Another clarification: Is the guest kernel x86_64 or i686? So far I'm unable to reproduce on actual x86_64 hardware. Trying to see if I can trigger it under kvm.
So far, I've not been able to reproduce with x86_64 guest on x86_64 host (with recent kvm). It def seems like it could be a kvm/qemu triggered issue (which makes reproducing it somewhat more difficult). Thomas: Could you also provide the "kvm -version" output?
Created attachment 62042 [details] Dmesg output of working box
Created attachment 62052 [details] Dmesg output of broken box
Both systems are installed from the same .iso image. Guest system kernel is i686 + PAE, the VM hardware is set to "x86_64" on both boxes. *** Working box *** KVM version: 0.13.0 Host system kernel: 2.6.35.13-92.fc14.x86_64 dmesg output in "dmesg.working.kvm_0.13.0" *** Broken box *** KVM version: 0.10.50 Host system kernel: 2.6.35.8-59.x86_64 dmesg output in "dmesg.broken.0.10.50" Hope this helps.

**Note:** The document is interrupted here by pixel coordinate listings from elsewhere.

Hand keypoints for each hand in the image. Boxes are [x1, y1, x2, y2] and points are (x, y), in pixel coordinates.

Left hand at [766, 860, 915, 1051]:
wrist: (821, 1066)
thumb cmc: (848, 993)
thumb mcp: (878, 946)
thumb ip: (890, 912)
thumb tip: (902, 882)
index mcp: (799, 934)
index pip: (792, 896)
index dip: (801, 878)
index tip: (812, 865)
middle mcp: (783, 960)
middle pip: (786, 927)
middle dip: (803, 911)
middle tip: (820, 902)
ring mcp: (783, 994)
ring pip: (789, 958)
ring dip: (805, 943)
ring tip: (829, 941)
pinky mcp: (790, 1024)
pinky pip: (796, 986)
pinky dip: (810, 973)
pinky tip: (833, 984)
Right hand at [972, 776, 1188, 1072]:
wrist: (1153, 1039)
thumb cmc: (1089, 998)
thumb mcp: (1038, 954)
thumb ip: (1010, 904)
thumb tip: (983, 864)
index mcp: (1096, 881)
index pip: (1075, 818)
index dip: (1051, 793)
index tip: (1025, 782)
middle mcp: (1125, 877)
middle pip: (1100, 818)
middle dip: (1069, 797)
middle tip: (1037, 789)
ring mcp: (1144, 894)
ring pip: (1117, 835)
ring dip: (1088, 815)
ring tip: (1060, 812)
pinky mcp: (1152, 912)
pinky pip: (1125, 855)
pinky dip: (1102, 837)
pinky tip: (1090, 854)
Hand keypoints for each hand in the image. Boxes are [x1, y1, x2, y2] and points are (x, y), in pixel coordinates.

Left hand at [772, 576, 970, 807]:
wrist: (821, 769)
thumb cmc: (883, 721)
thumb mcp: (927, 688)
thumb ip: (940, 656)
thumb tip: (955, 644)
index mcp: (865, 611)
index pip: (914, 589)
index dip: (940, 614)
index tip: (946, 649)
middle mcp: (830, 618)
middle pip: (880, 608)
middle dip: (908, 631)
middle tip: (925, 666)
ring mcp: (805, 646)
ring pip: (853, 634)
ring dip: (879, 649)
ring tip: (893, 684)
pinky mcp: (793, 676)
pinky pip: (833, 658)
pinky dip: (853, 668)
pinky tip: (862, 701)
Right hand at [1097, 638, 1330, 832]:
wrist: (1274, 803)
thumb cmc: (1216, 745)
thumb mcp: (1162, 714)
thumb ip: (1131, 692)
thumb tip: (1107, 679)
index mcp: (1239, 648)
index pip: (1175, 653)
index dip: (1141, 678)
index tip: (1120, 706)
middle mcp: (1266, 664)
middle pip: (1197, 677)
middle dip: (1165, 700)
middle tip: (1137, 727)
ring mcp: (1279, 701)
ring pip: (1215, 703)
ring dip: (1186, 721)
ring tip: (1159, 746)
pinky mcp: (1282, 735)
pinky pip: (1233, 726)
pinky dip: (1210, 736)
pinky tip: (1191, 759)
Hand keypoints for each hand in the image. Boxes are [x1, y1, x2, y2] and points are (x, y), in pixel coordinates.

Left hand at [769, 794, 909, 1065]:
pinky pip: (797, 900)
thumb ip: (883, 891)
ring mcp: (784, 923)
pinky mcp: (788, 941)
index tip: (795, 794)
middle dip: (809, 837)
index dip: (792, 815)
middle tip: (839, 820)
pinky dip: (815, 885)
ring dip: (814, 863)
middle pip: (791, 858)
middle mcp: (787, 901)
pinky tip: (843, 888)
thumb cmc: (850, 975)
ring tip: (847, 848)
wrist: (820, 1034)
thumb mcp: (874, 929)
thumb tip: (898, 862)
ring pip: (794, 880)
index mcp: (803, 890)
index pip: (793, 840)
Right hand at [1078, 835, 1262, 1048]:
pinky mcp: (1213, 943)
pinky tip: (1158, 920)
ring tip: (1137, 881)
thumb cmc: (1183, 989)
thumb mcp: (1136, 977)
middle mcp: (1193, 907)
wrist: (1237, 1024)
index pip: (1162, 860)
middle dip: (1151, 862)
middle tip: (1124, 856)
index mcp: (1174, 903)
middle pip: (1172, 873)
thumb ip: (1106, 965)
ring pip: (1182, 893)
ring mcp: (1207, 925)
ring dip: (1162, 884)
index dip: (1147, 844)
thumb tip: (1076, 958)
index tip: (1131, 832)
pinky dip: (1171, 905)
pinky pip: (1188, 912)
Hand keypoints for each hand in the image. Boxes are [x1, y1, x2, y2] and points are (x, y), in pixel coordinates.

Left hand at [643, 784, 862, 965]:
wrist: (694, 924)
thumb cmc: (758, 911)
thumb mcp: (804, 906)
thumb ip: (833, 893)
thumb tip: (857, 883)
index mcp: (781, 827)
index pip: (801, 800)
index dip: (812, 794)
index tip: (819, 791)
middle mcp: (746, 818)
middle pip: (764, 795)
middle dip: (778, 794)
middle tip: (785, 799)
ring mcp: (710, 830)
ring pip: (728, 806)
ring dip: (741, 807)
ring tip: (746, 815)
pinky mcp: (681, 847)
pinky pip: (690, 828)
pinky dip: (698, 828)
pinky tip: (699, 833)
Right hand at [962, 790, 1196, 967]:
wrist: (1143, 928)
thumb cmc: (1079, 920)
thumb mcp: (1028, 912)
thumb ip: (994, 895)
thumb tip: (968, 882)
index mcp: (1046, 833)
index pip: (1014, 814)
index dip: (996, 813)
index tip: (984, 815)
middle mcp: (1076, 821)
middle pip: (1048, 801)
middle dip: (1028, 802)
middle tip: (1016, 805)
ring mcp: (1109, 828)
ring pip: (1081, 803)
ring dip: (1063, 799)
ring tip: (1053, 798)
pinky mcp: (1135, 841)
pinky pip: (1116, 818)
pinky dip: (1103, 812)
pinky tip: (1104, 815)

My apologies, the last few weeks have been busy and I forgot to follow up here. So one interesting detail between the broken and working virtual machines is the broken one doesn't seem to have hpet functionality. I'll try to look through the code to see how the hpet may be involved.
Also, on the guest kernel, is CONFIG_RTC_INTF_DEV_UIE_EMUL enabled?
(In reply to comment #9) > Also, on the guest kernel, is CONFIG_RTC_INTF_DEV_UIE_EMUL enabled? This option is not set.
Ok, so I've reproduced this by using qemu-0.10.5 as you described above with fedora15. I suspect its a kvm issue, where kvm didn't properly support AIE (Alarm) mode alarms from the RTC. So now that the kernel uses emulates periodic update interrupts (UIE mode irqs) via AIE, we're missing the irq. I'll be working on a debug patch to narrow down if my theory is correct.
So yea. Unfortunately my theory is right. Apparently kvm/qemu did not support AIE/alarm mode RTC interrupts in older 0.10.5 releases. It did seemingly support UIE mode (and likely PIE mode as well). So with the RTC virtualization changes, the kernel now uses AIE mode for all RTC interrupts. Since kvm/qemu doesn't support those, the bug described here manifests. So I've bisected the fix down on the qemu side to: eeb7c03c0f49a8678028a734f1d6575f36a44edc (Add rtc reset function) which showed up in 0.11. Unfortunately it depends on numerous earlier patches and won't likely be easy to back-port to 0.10.5. So now I'm trying to weigh how valid it is to add hackish fixes to the kernel in order to support old and incomplete emulation environments.
CC'ing Avi Kivity to give him a heads up.
Some more info on this: The affected server is running Centos 5, so basically this will affect RHEL 5, too. Also the ancient VMware server 1.x shows the same issue (found while testing the upgrade to 2.6.39.3 on it).
Talked with Avi Kivity and I think the right approach here is to get the qemu/kvm AIE mode enablment from 0.11 backported to the RHEL5 version(0.10) of qemu/kvm.
RHEL5 bug filed: https://bugzilla.redhat.com/show_bug.cgi?id=725876
Thomas Jarosch: According to the RH bug, as of kvm-83-246.el5 and 2.6.38.6-26.rc1.fc15.x86_64 the issue should be fixed by an updated kvm. I'm marking this as resolved, but let me know if it continues to be an issue.